Another technical challenge was the need for a more accurate georeferencing method for tracking the UUV while recording. We identified and designed a two-stage-technical solution: In the first stage, a GPS buoy is fixed at the cable and placed close to the UUV (Fig. 12). This initial solution is oriented towards improved UUV tracking.
Later, in a second developmental stage, we will replace the cable-based setup with a completely wireless communication solution. This is fairly challenging, but the advantages are obvious: The maximum distance between the base and the prospection area would only be limited by the transmission power of the wireless module. The complex and constantly required cable management would be obsolete. The documentation team could be reduced to only two persons. With such a wireless solution, autonomously operating UUVs using fully automated tracking and mapping approaches (with the frameworks ROS9 or MIRA10) would be conceivable.
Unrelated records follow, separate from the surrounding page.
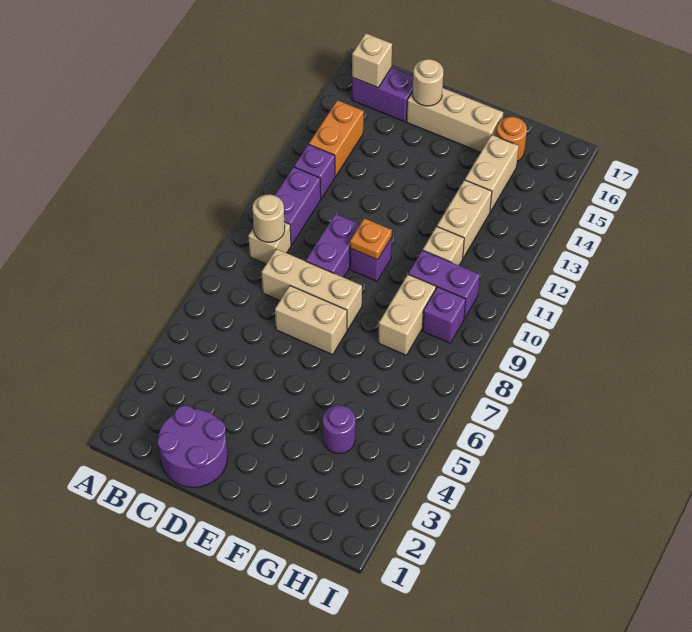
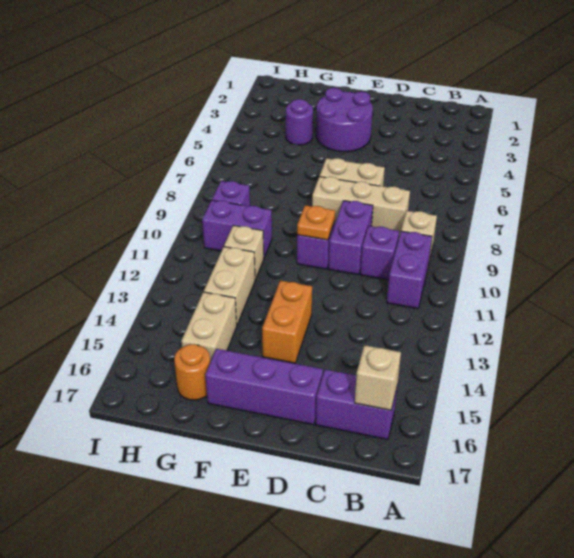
tan 1x1 round brick [253,195,285,242] -> none
purple 1x1 brick [294,144,335,199] -> purple 1x1 brick moved to [360,226,399,280]
orange 1x2 brick [309,100,364,176] -> orange 1x2 brick moved to [262,281,312,363]
purple 2x2 round brick [157,406,228,487] -> purple 2x2 round brick moved to [316,88,373,152]
tan 1x3 brick [407,88,503,152] -> purple 1x3 brick [205,349,323,425]
tan 1x1 round brick [413,59,443,106] -> none
tan 1x2 brick [378,275,436,355] -> none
The Archaeonautic project was financially supported by the Saxon State Ministry for Science and the Arts. The documentation campaign at "See am Mondsee" was financially supported by the Kuratorium Pfahlbauten and accompanied by a German television film crew directed by Julia Schwenn. Their documentary was shown on the German public television (ARD) broadcast "W wie Wissen". We would like to thank all the people who supported our team in various ways.